MATERIAL PROVIDED ::

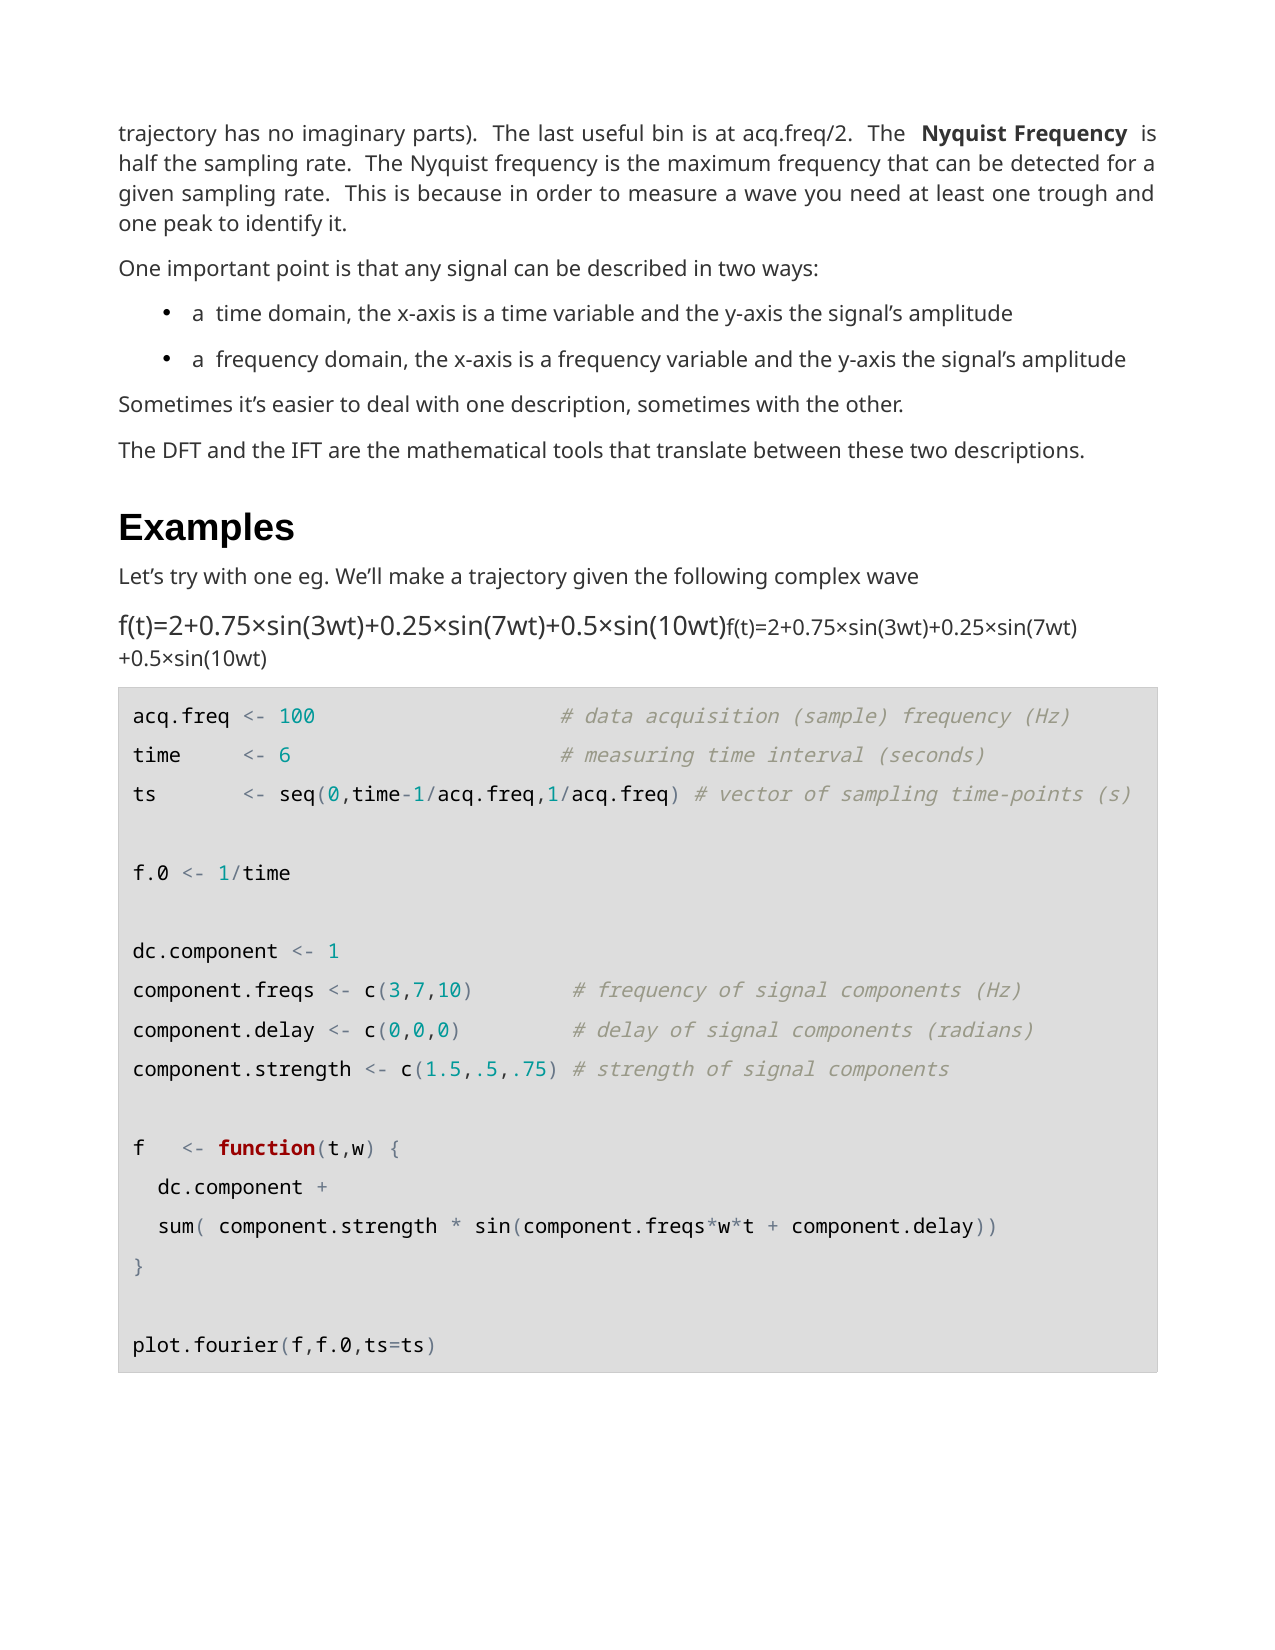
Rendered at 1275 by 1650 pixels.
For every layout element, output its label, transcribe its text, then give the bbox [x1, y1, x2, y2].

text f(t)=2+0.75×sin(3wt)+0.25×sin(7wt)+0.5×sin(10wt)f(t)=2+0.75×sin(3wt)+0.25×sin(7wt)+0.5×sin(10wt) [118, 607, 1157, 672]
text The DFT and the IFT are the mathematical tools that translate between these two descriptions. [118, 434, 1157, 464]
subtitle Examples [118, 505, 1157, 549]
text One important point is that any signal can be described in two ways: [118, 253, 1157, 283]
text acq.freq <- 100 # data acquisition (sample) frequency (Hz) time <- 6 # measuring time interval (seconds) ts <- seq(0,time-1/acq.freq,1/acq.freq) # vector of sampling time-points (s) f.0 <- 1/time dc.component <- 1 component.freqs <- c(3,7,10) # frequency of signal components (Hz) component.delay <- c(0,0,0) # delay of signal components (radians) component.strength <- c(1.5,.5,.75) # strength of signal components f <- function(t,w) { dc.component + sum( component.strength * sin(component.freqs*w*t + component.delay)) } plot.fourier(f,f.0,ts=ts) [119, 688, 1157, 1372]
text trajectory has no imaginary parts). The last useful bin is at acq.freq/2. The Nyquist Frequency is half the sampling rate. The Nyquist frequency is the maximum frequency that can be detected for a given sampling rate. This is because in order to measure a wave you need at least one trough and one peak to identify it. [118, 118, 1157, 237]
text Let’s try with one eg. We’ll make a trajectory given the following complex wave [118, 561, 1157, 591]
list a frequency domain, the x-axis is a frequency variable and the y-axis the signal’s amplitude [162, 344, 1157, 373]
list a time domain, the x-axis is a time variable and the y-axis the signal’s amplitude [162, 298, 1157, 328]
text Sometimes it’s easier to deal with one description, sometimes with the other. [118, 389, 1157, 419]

* * *

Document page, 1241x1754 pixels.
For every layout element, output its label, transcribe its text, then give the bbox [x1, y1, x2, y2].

PROMPT :: From the data above, copy each line that contains the word "variable". Letter case matters in the match.

RESPONSE TO THIS EXERCISE ::
list a frequency domain, the x-axis is a frequency variable and the y-axis the signal’s amplitude [162, 344, 1157, 373]
list a time domain, the x-axis is a time variable and the y-axis the signal’s amplitude [162, 298, 1157, 328]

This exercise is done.